Tracy regained consciousness in a field hospital set up at Kaigun. The city had surrendered after the Kurita disaster at Mifune Pass, but Carlyle did not yet have enough men on site to secure the city against saboteurs and assassins. A formal occupation would have to wait until House Steiner Drop-Ships could arrive with Lyran troops and reinforcements, in any case, the bulk of the Dieron Regulars remained intact, somewhere north of the city. Meanwhile, the Gray Death was maintaining a defensive position that would allow them to retreat and maneuver, if necessary.
‘How are you feeling?’
Tracy opened her eyes and saw Grayson Carlyle seated beside her cot. ‘Like a 'Mech stepped on me.’
‘That's to be expected. The Doc tells me you'll be up and around in no time.’ -
‘And my people?’
‘Foster and Casey are dead. The rest are fine. Vic Dolby smashed his head against his control panel when his 'Mech was knocked over, but he's already back on duty. We even recovered his Stingerintact.’
'That's good.’ She started to say something more, then bit back the words.
‘What is it?’
‘I...I...’ She tried to order spinning thoughts. ‘I guess I didn't do so well, huh?’
‘What do you mean?’
‘First you had to chew me out about not following orders the night before...and then I went and blew it completely. We never got near the factory complex. And you told me to keep the youngsters out of a fight. I didn't... and now two of them are dead.’
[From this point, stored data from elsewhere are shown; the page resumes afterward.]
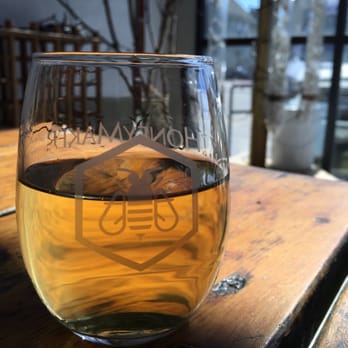
You are a GUI agent. You are given a task and a screenshot of the screen. Output one action in this format:
    pyautogui.click(x=<x>, y=<y>)
    Task: Click on the black edge on the right side of the table
    The width and height of the screenshot is (348, 348).
    Given the screenshot: What is the action you would take?
    pyautogui.click(x=300, y=332)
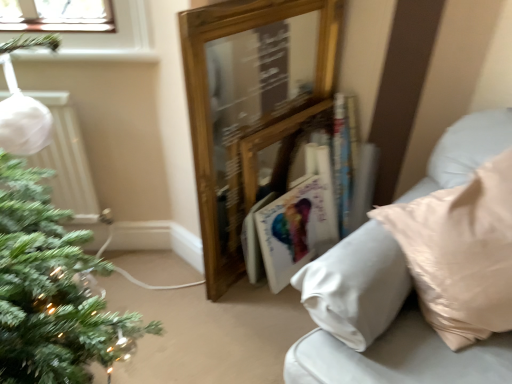
Question: Choose the correct answer: Is white matte radiator at left inside white glossy magazine at center or outside it?

Choices:
 (A) inside
 (B) outside

Answer: (B)

Question: Relative to white glossy magazine at center, is white matte radiator at left in front or behind?

Choices:
 (A) behind
 (B) front

Answer: (B)

Question: Estimate the real-world distances between objects in this image. Which object is farther from the white glossy magazine at center?

Choices:
 (A) white matte radiator at left
 (B) white satin pillow at right
 (C) hardcover book at center

Answer: (A)

Question: Considering the real-world distances, which object is closest to the hardcover book at center?

Choices:
 (A) white glossy magazine at center
 (B) white matte radiator at left
 (C) white satin pillow at right

Answer: (A)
Carlyle leaned back for a moment, thinking. ‘I don't see that you had much choice, Tracy. According to the people with you, you were cut off and surrounded before you even knew there were Kurita 'Mechs in the area.’ He frowned. ‘Bad intelligence, that. But it couldn't be helped.’
‘But...’
‘You lost two of the kids. Again, no choice. You saved four, and yourself. From the way Carolyn Lannetti is talking, you were the hero of the hour, holding the line together, firming the kids up when they needed it, deploying them to meet new threats. It sounds like it was quite a fight.’
‘It was that.’
‘By holding on when I told you to, you scared hell out of the bunch I was chasing-just when they needed scaring. We'd slammed into them ten klicks from your ridge, and it took us over an hour to win through. By the time we broke through, they were pulling back toward Mifune, but they were still in fighting shape. I gather from one prisoner we took that they figured they were completely surrounded when they retreated smack into your bunch perched up on the ridge. Must've been a rude surprise for 'em. They hit your fire and scattered, and then we mopped up.’
‘Then...we won?’
‘Oh, indeed, we did.’ Tracy was startled by the grin on the Colonel's face and puzzled by his emphasis on the word ‘we.’
Then she realized what he was getting at, that the victory had been won through her holding the training cadre together and in place. Had she left the recruits and pursued her own plan, they would have lost it all. Instead, she had pulled her team together, dug in, and they'd slugged it out together.